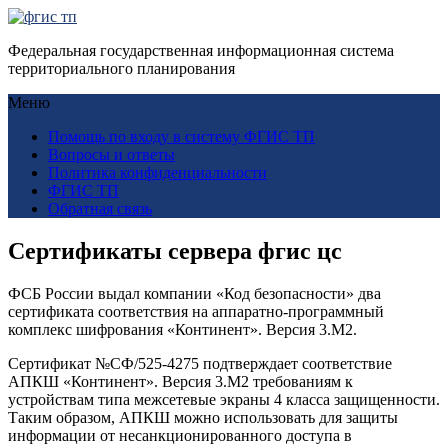
Федеральная государственная информационная система
территориального планирования
Меню
Помощь по входу в систему ФГИС ТП
Вопросы и ответы
Политика конфиденциальности
ФГИС ТП
Обратная связь
Сертификаты сервера фгис цс
ФСБ России выдал компании «Код безопасности» два
сертификата соответствия на аппаратно-программный
комплекс шифрования «Континент». Версия 3.М2.
Сертификат №СФ/525-4275 подтверждает соответствие
АПКШ «Континент». Версия 3.М2 требованиям к
устройствам типа межсетевые экраны 4 класса защищенности.
Таким образом, АПКШ можно использовать для защиты
информации от несанкционированного доступа в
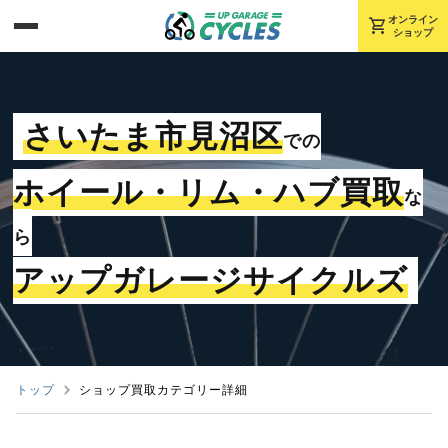
shopping_cart
オンライン
ショップ
さいたま市見沼区
での
ホイール・リム・ハブ買取
な
ら
アップガレージサイクルズ
トップ
ショップ買取カテゴリー詳細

_PROBLEM TO SOLVE_: Change every "Континент" in the lines above to "Соболь" and keep all other text the same. Give back only the text of the lines, without the pictures.

_RESPONSE TO THE EXERCISE_:
Федеральная государственная информационная система
территориального планирования
Меню
Помощь по входу в систему ФГИС ТП
Вопросы и ответы
Политика конфиденциальности
ФГИС ТП
Обратная связь
Сертификаты сервера фгис цс
ФСБ России выдал компании «Код безопасности» два
сертификата соответствия на аппаратно-программный
комплекс шифрования «Соболь». Версия 3.М2.
Сертификат №СФ/525-4275 подтверждает соответствие
АПКШ «Соболь». Версия 3.М2 требованиям к
устройствам типа межсетевые экраны 4 класса защищенности.
Таким образом, АПКШ можно использовать для защиты
информации от несанкционированного доступа в
shopping_cart
オンライン
ショップ
さいたま市見沼区
での
ホイール・リム・ハブ買取
な
ら
アップガレージサイクルズ
トップ
ショップ買取カテゴリー詳細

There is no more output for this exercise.